Sliding through the darkness, not even daring to cough, Hannah squatted low as the gondola took her across what had once been the city she had known as home. Eventually they entered a tunnel carrying a bad reek, one of the sanitation passages that kept the canal waters moving and clear of refuse that fell in. When the channel became too narrow, the gondola men lifted their vessel out of the water and hauled it up onto one of the walkways, following the dark tunnel on foot to an opening in the next chamber across, before laying the craft down in the next canal and recommencing their voyage.
If seeing the empty war-ravaged vaults had come as a shock, Hannah found the sight of the familiar streets of the Seething Round even more painful, filled with barricades and terrified volunteers pointing rifles towards the increasingly loud explosions and weapons’ fire from the neighbouring vaults.
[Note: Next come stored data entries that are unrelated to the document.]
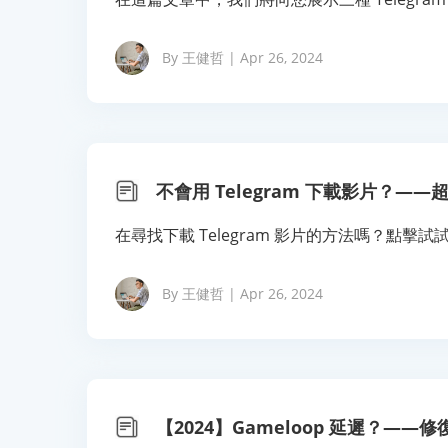
By 王健哲 | Apr 26, 2024
不會用 Telegram 下載影片？——
在尋找下載 Telegram 影片的方法嗎？點擊試試
By 王健哲 | Apr 26, 2024
【2024】Gameloop 延遲？——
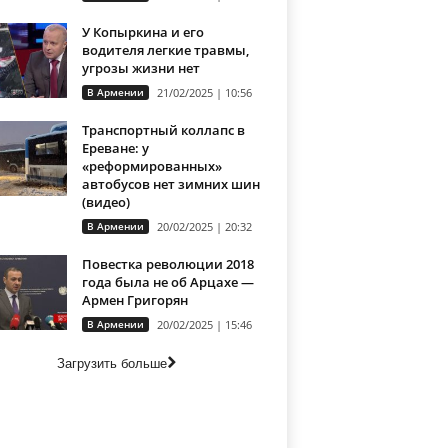
У Копыркина и его
водителя легкие травмы,
угрозы жизни нет
В Армении
21/02/2025 | 10:56
Транспортный коллапс в
Ереване: у
«реформированных»
автобусов нет зимних шин
(видео)
В Армении
20/02/2025 | 20:32
Повестка революции 2018
года была не об Арцахе —
Армен Григорян
В Армении
20/02/2025 | 15:46
Загрузить больше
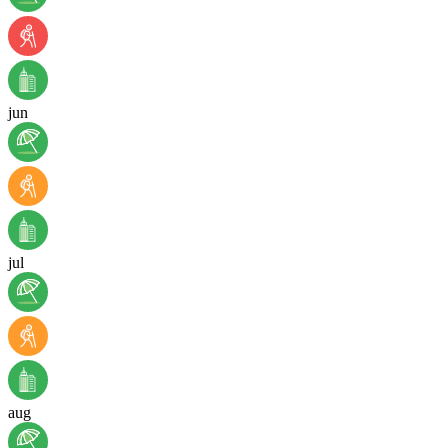
jun
jul
aug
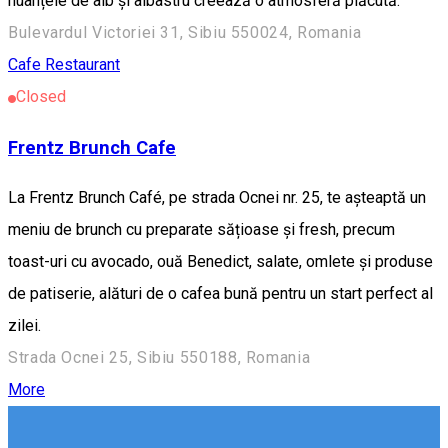
nuanțele de alb și albastru creează o atmosferă plăcută.
Bulevardul Victoriei 31, Sibiu 550024, Romania
Cafe
Restaurant
Closed
Frentz Brunch Cafe
La Frentz Brunch Café, pe strada Ocnei nr. 25, te așteaptă un
meniu de brunch cu preparate sățioase și fresh, precum
toast-uri cu avocado, ouă Benedict, salate, omlete și produse
de patiserie, alături de o cafea bună pentru un start perfect al
zilei.
Strada Ocnei 25, Sibiu 550188, Romania
More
Here at least there was light, and all pretence at stealth was abandoned. The chemical battery on the back of the gondola was given noisy life and the prow of their vessel tilted up as they sailed past wrecked canal boats and skips scuppered by their hundred to deny them to the invaders. There at last was the cathedral, but its magnificent stained-glass windows were dark and the bridge over the Grand Canal part-fortified and manned by what appeared to be anyone willing to carry a gun, pike or sabre.
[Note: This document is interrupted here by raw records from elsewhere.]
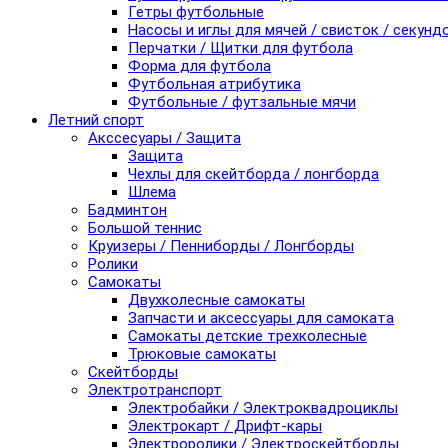
Гетры футбольные
Насосы и иглы для мячей / свисток / секунд
Перчатки / Щитки для футбола
Форма для футбола
Футбольная атрибутика
Футбольные / футзальные мячи
Летний спорт
Акссесуары / Защита
Защита
Чехлы для скейтборда / лонгборда
Шлема
Бадминтон
Большой теннис
Круизеры / Пенниборды / Лонгборды
Ролики
Самокаты
Двухколесные самокаты
Запчасти и аксессуары для самоката
Самокаты детские трехколесные
Трюковые самокаты
Скейтборды
Электротранспорт
Электробайки / Электроквадроциклы
Электрокарт / Дрифт-кары
Электроролики / Электроскейтборды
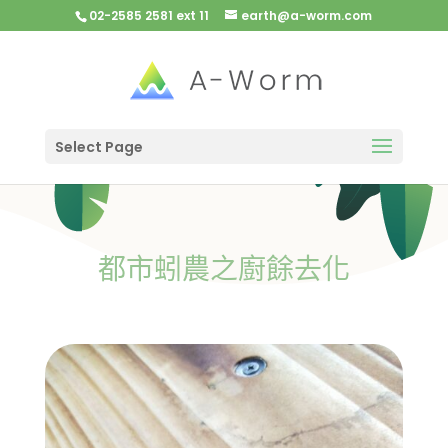
02-2585 2581 ext 11
earth@a-worm.com
Select Page
都市蚓農之廚餘去化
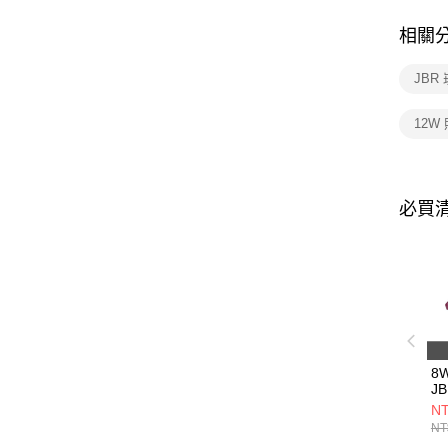
相關
JBR
12W
必買
8
J
不
NT
NT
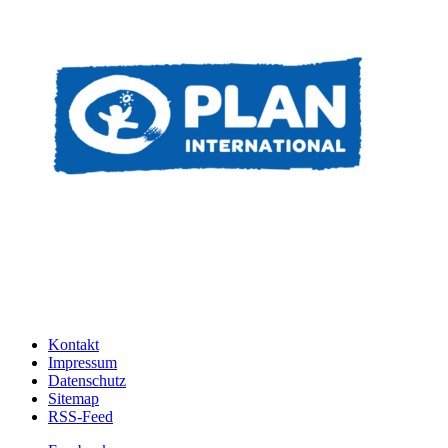
Kontakt
Impressum
Datenschutz
Sitemap
RSS-Feed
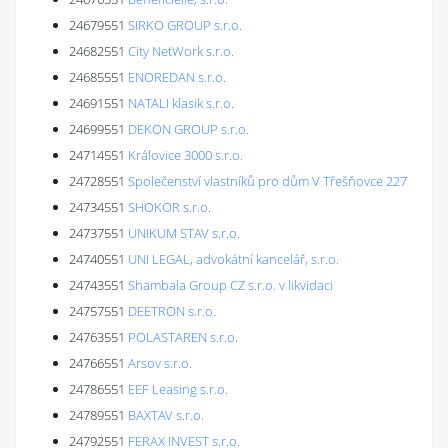
24679551
SIRKO GROUP s.r.o.
24682551
City NetWork s.r.o.
24685551
ENOREDAN s.r.o.
24691551
NATALI klasik s.r.o.
24699551
DEKON GROUP s.r.o.
24714551
Královice 3000 s.r.o.
24728551
Společenství vlastníků pro dům V Třešňovce 227
24734551
SHOKOR s.r.o.
24737551
UNIKUM STAV s.r.o.
24740551
UNI LEGAL, advokátní kancelář, s.r.o.
24743551
Shambala Group CZ s.r.o. v likvidaci
24757551
DEETRON s.r.o.
24763551
POLASTAREN s.r.o.
24766551
Arsov s.r.o.
24786551
EEF Leasing s.r.o.
24789551
BAXTAV s.r.o.
24792551
FERAX INVEST s.r.o.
Tying up the boat outside her home, the militiamen led Hannah up the steps into the Horn of Jago and here too was something she had never thought to see on Jago. Crowds. Corridors and passageways crammed with miserable-looking citizens, squatting and sitting, filling up every available space in the once-exclusive district that had belonged to the capital’s wealthy, its merchants and administrators and politicians. Now it was home to refugees and everyone who had heeded the call to abandon the vaults below. Almost the entire city was squeezed into its chambers and corridors. She stepped over squabbling children, their mothers shouting at them, and the shell-shocked huddles of the elderly that made up so much of their population. Here was the real face of war, in the grim hopelessness of lined old faces wondering if their few grandchildren would live to see tomorrow.
Hannah was home, but it had never looked so different.